The 67-kilometer (41.6-mile), 26-station REM automated light rail network will connect downtown Montreal to the South Shore, North Shore, West Island and the airport.

CDPQ Infra, a subsidiary of Caisse de dépôt et placement du Québec, reported during an Oct. 21 news conference that the REM project’s five South Shore stations will not open before spring 2023, according to CBC News.

The 67-kilometer (41.6-mile), 26-station automated light rail network will connect downtown Montreal to the South Shore, North Shore, West Island and the airport (see map above).

The South Shore “portion of the REM was expected to be up and running last year,” according to CBC News. “The timeline has been delayed several times since then.
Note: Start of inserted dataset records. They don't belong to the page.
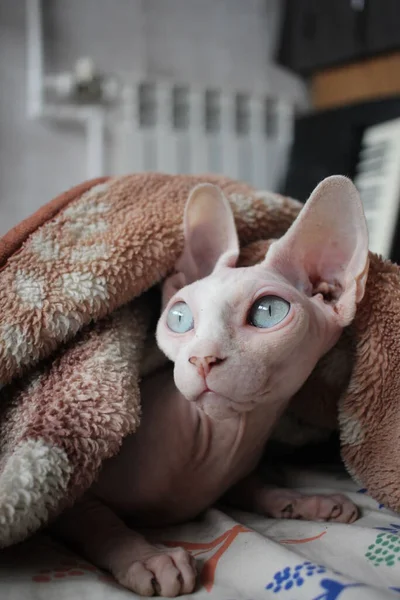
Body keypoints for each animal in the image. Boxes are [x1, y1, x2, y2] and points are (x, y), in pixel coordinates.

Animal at [54, 175, 368, 596]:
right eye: (179, 317)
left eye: (269, 312)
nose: (203, 358)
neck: (221, 443)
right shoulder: (72, 495)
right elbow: (100, 521)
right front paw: (147, 557)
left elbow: (256, 486)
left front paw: (305, 501)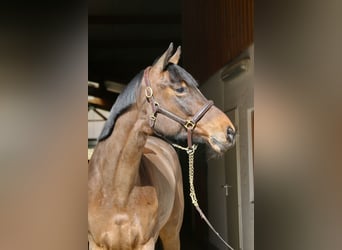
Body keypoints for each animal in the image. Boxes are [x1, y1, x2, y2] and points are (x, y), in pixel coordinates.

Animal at [87, 44, 235, 249]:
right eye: (180, 88)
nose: (229, 131)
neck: (115, 192)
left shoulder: (146, 242)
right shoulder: (96, 243)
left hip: (171, 233)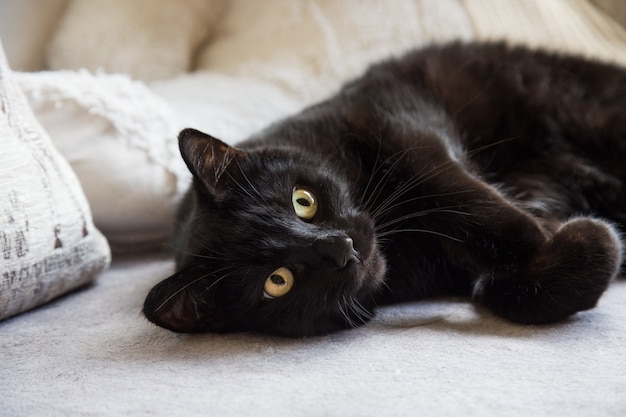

The opening of most of the other stations on the network has been pushed back to the end of 2024.

CDPQ Infra CEO Jean-Marc Arbaud said, “Since 2020, the pandemic and the war in Ukraine have led to a certain number of consequences difficult to predict,” according to CBC News, noting that Arbaud referred to such challenges as inflation, supply chains and the labor shortage. Crews have also dealt “with complications in the Mount Royal Tunnel, where century-old explosives were discovered [left behind from the tunnel’s original construction],” CBC News added.

“I’ve been doing projects for 40 years, including 20 years of mega projects internationally,” said Denis Rivard, the project’s vice-president, according to the CBC News report. “I’ve never seen a situation as difficult as the one we’ve experienced over the last two years.

“Personally, I am very, very proud of everything we’ve accomplished.”

CDPQ Infra officials at the news conference said “the construction of the South Shore portion of light-rail network is all but done,” according to CBC News. “Technically, Arbaud said, tests could be completed in time for the stations to be open in the a few months, but that would mean a rollout in the middle of the winter.

“CDPQ Infra describes that scenario as being ‘far from ideal.’ The group says it will spend the next few months making sure the transit system is as reliable as possible.”